Maize (corn) meal, Water, sorghum with finger millet malt and a lot of sunshine.
Most recipes call for a porridge made from 1 part maize meal/sorghum/millet to 9 cups water. I had some left over sadza so I used that. (No measurements, just eyeballed it as I went)
To make it into a porridge, I tore the sadza into small peices and added water. How much water to add is a matter of preference. Add more if you prefer a thin beverage.
I used an immersion blender to blend the sadza to a thin gruel. ( A blender works just as well or you can go the traditional route of crumbling and mashing with your fingers. (Get the kids to join in the fun….they will love it).
I took a handful of malt (Sorghum and finger millet) and added it to the porridge. While I used a two-grain malt, single grains such as finger millet, sorghum, wheat and maize meal ferment well too. Studies however suggest that the sorghum and finger millet based malts produce the most lactic acid which could provide increased health benefits.
After thoroughly blending the mixture , I transferred it to a pot, covered it , placed it in a sunny spot and allowed the fermentation to begin. My aunt had a special clay pot that was dedicated for Mahewu brewing. She claimed that it had a “memory” of the brewing process and therefore made her Mahewu ferment a lot quicker. I now know that the clay pot had residual fermented malt from previous brewing and this added mature malt which hastened the brewing process. I subscribe to her notion and use the same pot every time I brew Mahewu.. However, in addition to matured malt, mine is seasoned with all the curries and stews I cook in it between batches. I guess that adds hints of turmeric and garlic to my beverage.

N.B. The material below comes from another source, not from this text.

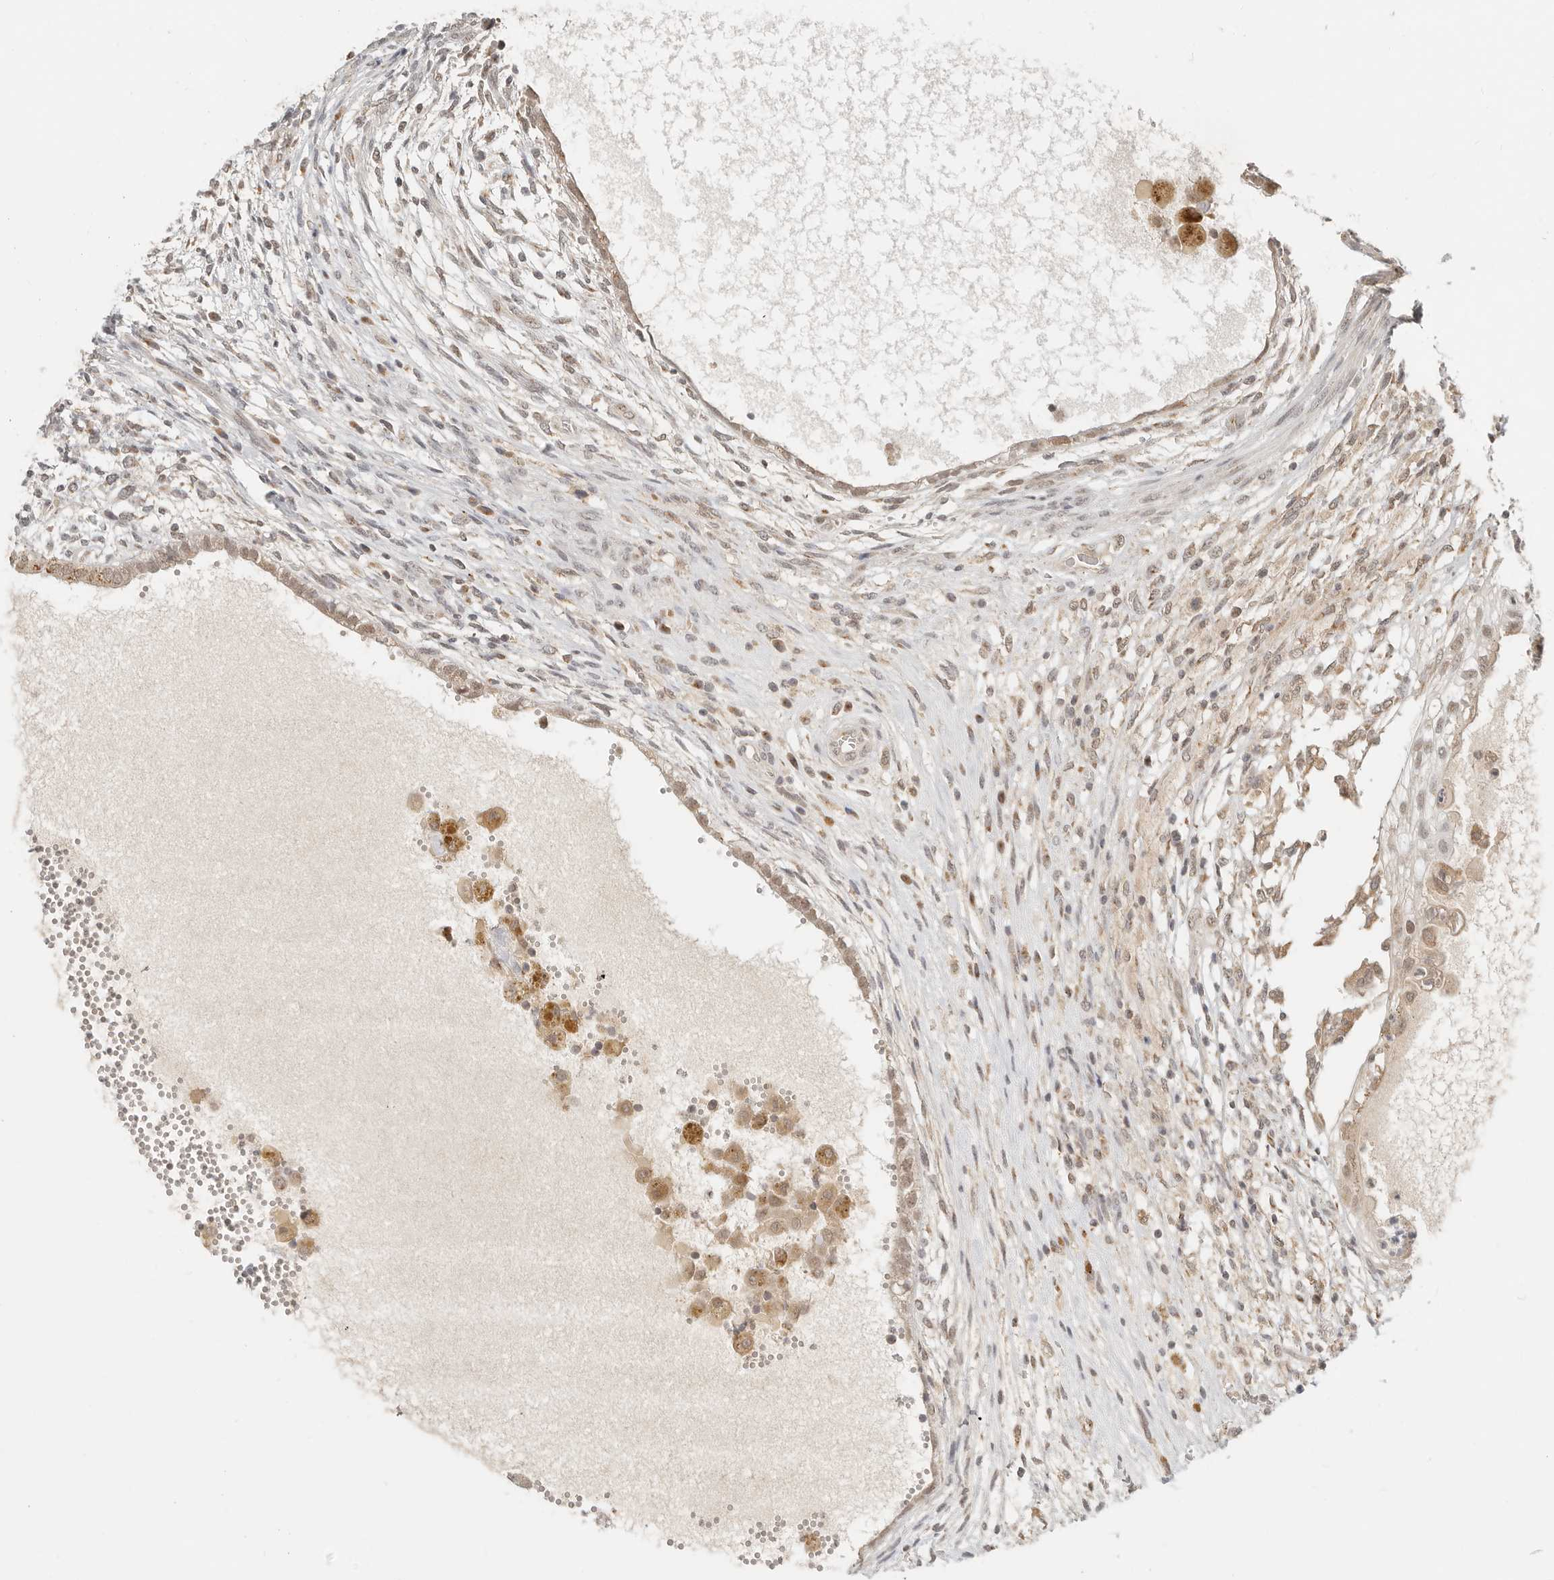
{"staining": {"intensity": "weak", "quantity": ">75%", "location": "cytoplasmic/membranous,nuclear"}, "tissue": "testis cancer", "cell_type": "Tumor cells", "image_type": "cancer", "snomed": [{"axis": "morphology", "description": "Carcinoma, Embryonal, NOS"}, {"axis": "topography", "description": "Testis"}], "caption": "A histopathology image of human testis cancer stained for a protein reveals weak cytoplasmic/membranous and nuclear brown staining in tumor cells.", "gene": "INTS11", "patient": {"sex": "male", "age": 26}}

Yum??
2 days later, bubbles formed on the surface of the liquid and a strong smell of fermentation filled the pot. The Mahewu was brewed and ready for serving. I transferred it into a pitcher and placed it into the fridge for some chilling. During the cold winter months I warm it up and drink it as a hot beverage.
Later that same day, I had a cup of chilled goodness and memories of my childhood flourished. While I like my Mahewu a little on the sour side many prefer to add a spoon of sugar.